A corrida de galinhas

Notícias Magazine

Há uns anos, passei uma noitada de amigos em que o Ulisses de Joyce foi o começo de conversa, trazido pela brasileira Dulce, que fumava de boquilha e era professora na Universidade de São Paulo. Ela comparava a tradução já antiga de Antônio Houaiss com a, então, acabada de sair, feita por João Palma-Ferreira. Dulce pre­feria a do seu compatriota, lembro-me de a ouvir encantada com al­gumas soluções de tradução: «sapatos biquilargos», «nenúfar pleni­desabrochado»… O dono da casa disse que ele e a mulher já tinham estado num Bloomsday, o dia 16 de junho em que a gente de Dublin percorre as ruas da cidade que foram vividas por Leopold Bloom, a personagem de Ulisses. A Dulce respondeu: «Lá em São Paulo tam­bém comemoramos o Bloomsday nas nossas festas juninas…»

Alguém me perguntou: «E tu, gostaste de Ulisses?» E eu disse, sem fugir ao correr da conversa: «Já estive em Bonsall, na cor­rida de galinhas.» Ninguém sabia onde ficava Bonsall e não há nada como uma ignorância coletiva para prender a atenção. Um dia, con­tei, ia por uma pequena estrada do Devonshire, por aqueles campos ingleses com muros de pedra e casas de pedra, e um fio de asfalto por onde nos cruzamos com raros MG verdes e descapotáveis. Furei, de noite, à entrada de um aldeia chamada Bonsall, a sul de Manchester. Arranjaram-me quarto na Barlow Mow Inn, uma estalagem. O pa­trão tentou convencer-me de que furei no momento certo e no lugar certo. No dia seguinte aconteceria ali uma corrida de galinhas, úni­ca no mundo. Mas o que me convenceu a ficar foi um cartaz sobre a lareira. Dizia: «A felicidade é a jornada, não o destino.»

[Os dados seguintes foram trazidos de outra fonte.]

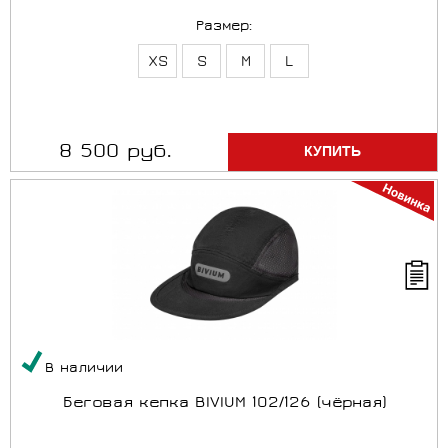
Размер:
XS
S
M
L
8 500 руб.
В наличии
Беговая кепка BIVIUM 102/126 (чёрная)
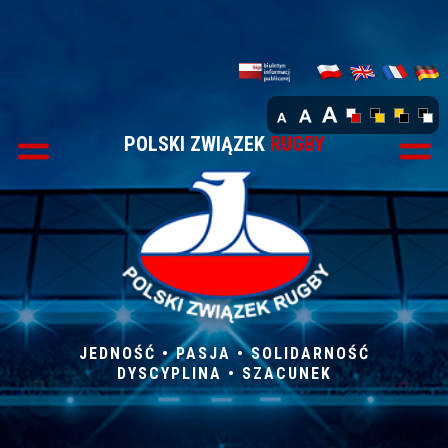
POLSKI ZWIĄZEK
RUGBY
JEDNOŚĆ • PASJA • SOLIDARNOŚĆ
DYSCYPLINA • SZACUNEK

Durante o jantar na Barlow Mow Inn tentei adiantar con­versa sobre o que seria uma corrida organizada de galinhas. As ga­linhas que eu tinho visto correr na minha vida, incluindo as pe­quenas cabiris, da minha infância, podiam ser rápidas mas ti­nham sempre o trajeto incerto – Fângios, talvez, mas Agostinhos que se metiam pelo pinhal nas descidas íngremes. Vi o meu pai, pelas picadas de Angola, a pagar muita galinha que se metia nos rodados do camião ao passarmos nas sanzalas. O que seria uma corrida com galinhas? «Só visto…», espicaçava-me o estalajadeiro entre duas canecas de cidra.

Na manhã da corrida, um sábado, a Barlow Mow Inn en­cheu-se e a concorrência era ainda maior e barulhenta à porta. Os camponeses vizinhos traziam gaiolas que se empilhavam. Perto, sobre um caminho de chão negro varrido (expulsando os insetos, perturbadores para as atletas), uma vedação de plástico a meia al­tura de homem delimitava a pista de 20 jardas, cerca de 18 metros. Em cada corrida, entravam para um topo os proprietários e as ga­linhas, quatro pares, era dada a partida e acontecia a emocionante corrida. Ou não acontecia. Porque enxotadas, o primeiro metro era feito em debandada, uma ou outra até voava, mas depois tudo caía no acaso. Havia as que iam em ziguezage, outras paravam e recua­vam, algumas debicavam o chão em vão… Nas corridas daquele dia, só uma galinha chegou à meta, um estreito tecido vermelho pousa­do no chão. As outras provas tinham acabado ao fim de quatro mi­nutos, prazo estipulado há cem anos, com as concorrentes indife­rentes à fita vermelha.

À ausência de competição das galinhas correspondia o empolgamento dos apoderados que lhes falavam, baixo e ao ouvido, línguas estranhas, e a multidão que as incitava, com o mesmo inte­resse que numa Volta a Portugal tem o público das bermas das Pe­nhas da Saúde. A corrida de Bonsall transmitia-me uma mensagem, não sei qual, interessante. Talvez o interesse das coisas sem meta. Dulce teve de admitir: «Corrida dessa no Brasil não tem, não.» Toda a gente quis saber mais, desviou-se a conversa e continuou-se nela. A corrida de galinhas tornou-se o assunto maior daquela noite.

Hoje, tantos anos depois, já a corrida de Bonsall é mundial, a Hen Racing World Championship, e é transmitida pela BBC. Con­tinuo sem saber porquê, mas foi o mais feliz furo da minha vida.

Publicado originalmente na edição de 10 de agosto de 2014.